Criminals with 3D Printers Cash In by Printing ATM Skimmers

atm skimmer 3d printed

Is your ATM the real thing, or a 3D printed card skimmer?

We know that 3D printers will eventually take over the manufacturing of just about everything, but we didn’t think that we see criminals find a use for them as early as 2011.

Last week the blog Krebs On Security brought to light how an ATM skimmer gang used 3D printers to create the skimmers and steal over $400,000 from ATM machines. And we thought that the first criminal use of 3D printers would be to print perfect hundred dollar bills!

First of all, what’s an ATM skimmer? It’s something we’ve learned that you had better be on the lookout for, that’s what! They are handcrafted, custom made overlays that can be popped on to an ATM, typically fitted over the card slot, so that when you swipe your card, it swipes your card’s details. With your account number and PIN in the criminal’s hands, the next step is for them to withdraw money from your account with a quickly reproduced ATM card.

The skimmers come in all shapes and sizes and with their own devious way of working. Krebs has a page on quite a few skimmers he’s seen and you can take a look at them here.

Let’s get back to the 3D printing part of this story. As you can imagine, it must be a laborious process to handmake an ATM skimmer for each particular ATM machine, and then each subsequent copy. As we know, criminals don’t particularly like the idea of working, so one of them figured out that they could get a hold of a 3D printer to do most of the work for them. With some photos and measurements of the ATM machine’s interface, and a CAD/CAM three-dimensional modeling program, a revolution in ATM skimming was born.

In fact, even if an aspiring gangster is short of the funds required to buy their very own 3D printer, they can attempt to do what any of us with a plan for a 3D object can do: upload the file to an online 3D printer service to print it for you.

3d printer atm skimmer

An ATM skimmer part ordered from online 3D printer i.materialize.com. The order was declined.

We hope that all the online services’ employees are as alert as those at i.materialize.com was last summer when they received an order to print an ATM skimmer. We don’t know if the client labeled his order “ATM Skimmer” or not, but regardless, the engineers were quick to recognize what the final device resembled and declined the order.

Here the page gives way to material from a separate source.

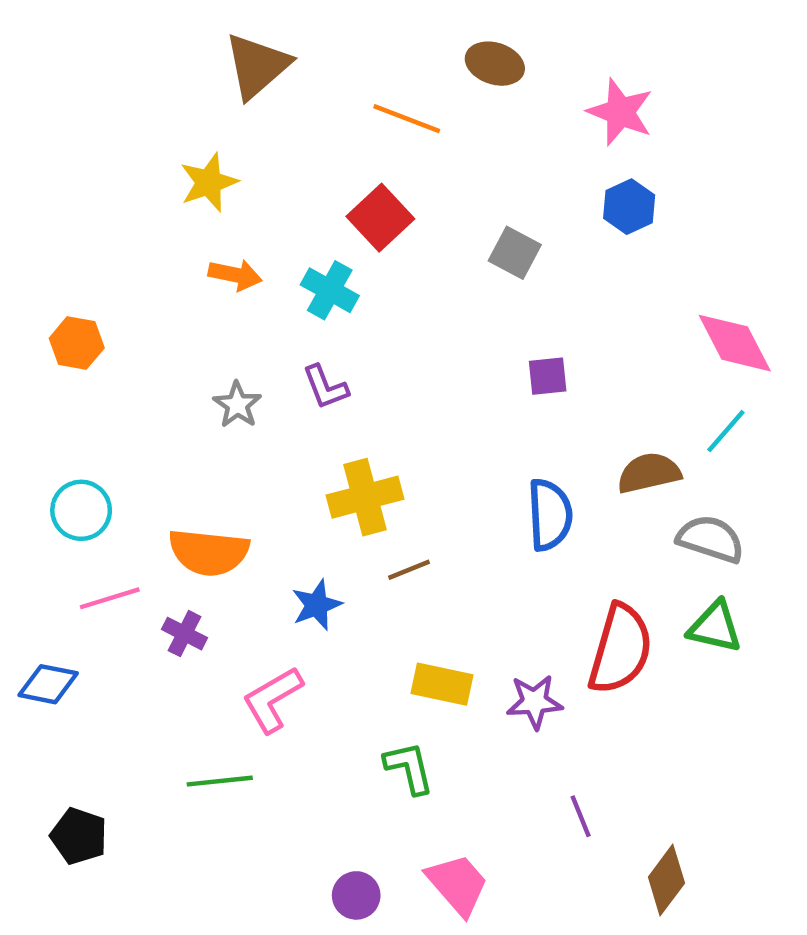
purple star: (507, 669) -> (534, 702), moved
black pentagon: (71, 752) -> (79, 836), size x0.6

According to Krebs, the skimmer gang was paying between $2,000 and $10,000 per traditional ATM skimmer kit. We’re assuming that they need one for each different model of ATM machine. Being the entrepreneurial businessmen that mobsters are, they calculated that spending $5,000 to $20,000 for a desktop 3D printer of their own that can then make skimmers for every ATM model would be a very good investment. Here’s how i.materialize’s Franky De Schouwer explained their possible thinking to Krebs:

“Just looking at the idea of 3D printing a potential skimming device, a criminal could invest in buying a desktop 3D printer. Not a kit printer in the line of a Makerbot or a RepMan but a desktop printer of a high end manufacturer of 3D printers like Objet, 3D Systems or Stratasys (HP). You could get one of those between $10,000 – $20,000 and they will print a high quality skimming device that, including some post finishing, will look like the real thing.”

Now that word of this new criminal business model is out, look for the cost of ATM skimmer kits to plummet as the price of ATM skimmer CAD/CAM files go through the roof.